OPINION 501
Assistant County Counsel as
Municipal Prosecutor Assistant
County Counsel Partner of Municipal Counsel
This inquiry poses two questions.
l. Whether it is proper for an attorney to hold the
part-time position of assistant county counsel while his
partner serves as counsel to a municipality within the
same county; and
2. Whether it is proper for an attorney to hold the position
of assistant county counsel while also serving as
municipal prosecutor of a town within the same county.
The first question is answered by In Re Opinion 415, 81 N.J.
318 (1979), in which the Supreme Court held that "[a]n attorney,
his partner or associate may not be counsel to a municipality and
to the county in which it is located." This prohibition, of course,
would extend to a partnership or association between an assistant
county counsel and the attorney for a municipality situated in the
same county. The inquirer recognizes as much, but suggests that the
issue requires "clarification" in light of the Court's subsequent
decision in Perillo v. Advisory Committee on Professional Ethics,
83 N.J. 366 (1980) and our Opinion 489, 108 N.J.L.J. 525 (1981).

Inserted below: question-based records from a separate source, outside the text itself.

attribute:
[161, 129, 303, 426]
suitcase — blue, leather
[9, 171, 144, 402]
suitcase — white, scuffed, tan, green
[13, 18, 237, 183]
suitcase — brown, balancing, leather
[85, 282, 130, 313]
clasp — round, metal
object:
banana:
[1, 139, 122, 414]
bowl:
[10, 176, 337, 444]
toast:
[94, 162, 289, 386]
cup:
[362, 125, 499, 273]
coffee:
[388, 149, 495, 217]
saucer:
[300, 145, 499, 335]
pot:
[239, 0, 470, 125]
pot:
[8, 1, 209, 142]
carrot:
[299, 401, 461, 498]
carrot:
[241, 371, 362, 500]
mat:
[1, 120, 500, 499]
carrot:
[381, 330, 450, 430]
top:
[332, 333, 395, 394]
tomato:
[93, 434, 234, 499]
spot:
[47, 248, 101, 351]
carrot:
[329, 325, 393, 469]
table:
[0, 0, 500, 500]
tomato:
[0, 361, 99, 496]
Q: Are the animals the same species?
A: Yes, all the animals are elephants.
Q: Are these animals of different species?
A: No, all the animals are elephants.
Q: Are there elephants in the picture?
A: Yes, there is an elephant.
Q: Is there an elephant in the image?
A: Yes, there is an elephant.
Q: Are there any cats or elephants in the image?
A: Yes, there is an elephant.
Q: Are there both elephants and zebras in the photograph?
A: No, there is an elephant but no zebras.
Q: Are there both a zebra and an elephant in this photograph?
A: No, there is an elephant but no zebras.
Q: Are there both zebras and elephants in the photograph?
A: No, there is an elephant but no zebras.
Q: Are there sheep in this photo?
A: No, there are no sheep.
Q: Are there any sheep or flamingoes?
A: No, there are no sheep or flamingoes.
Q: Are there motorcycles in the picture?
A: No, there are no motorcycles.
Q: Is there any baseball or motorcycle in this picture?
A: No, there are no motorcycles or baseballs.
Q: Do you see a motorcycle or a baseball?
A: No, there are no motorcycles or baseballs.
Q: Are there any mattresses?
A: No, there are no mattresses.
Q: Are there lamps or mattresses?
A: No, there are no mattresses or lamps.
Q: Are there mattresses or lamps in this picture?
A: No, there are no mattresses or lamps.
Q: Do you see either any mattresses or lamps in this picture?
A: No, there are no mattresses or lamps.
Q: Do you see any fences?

We disagree and refer the inquirer to In Re Opinion 415, supra, as
being dispositive of her question.
The second part of the inquiry, i.e., whether an assistant
county counsel may also serve as municipal prosecutor of a
municipality in the same county, presents somewhat different
considerations. A municipal attorney acts as general counsel to the
municipality in the day-to-day conduct of its governmental and
business affairs. By contrast, the municipal prosecutor does not
deal with the broad spectrum of legal matters which led the Court
in Opinion 415 to prohibit association between municipal attorneys
and county counsel because "[t]here are too many situations in
which the interests of counties and their municipalities may
conflict." 81 N.J., at 325. The role of the municipal prosecutor
ordinarily is limited to the prosecution of individuals charged
with disorderly persons offenses and motor vehicle violations in
municipal court. See Opinion 366, l00 N.J.L.J. 290 (1977). So
circumscribed a function, in our view, normally would not collide
with the legal interests of the county and thus would not preclude
partnership or office association between a municipal prosecutor
and an assistant county counsel.
In Opinion 489, supra, we recently held that an assistant
county counsel could properly represent a municipality within the
county in a civil rights suit against it which did not include the
county. Far from contravening Opinion 415, as the inquirer
suggests, our holding in Opinion 489 was predicated upon a
recognition of the difference between a municipal attorney whose
wide-ranging duties sooner or later are likely to impinge upon the
legal interests of the county, and an attorney engaged by the
municipality to perform a specialized legal service which is
unlikely to involve the county at all. We think a municipal
prosecutor is in the latter category and, subject always to the
rule of occasional disqualification in the unusual case (see
Perillo v. Advisory Committee on Professional Ethics, supra), we
hold that a municipal prosecutor may also serve as an assistant
counsel to the county in which the municipality is located.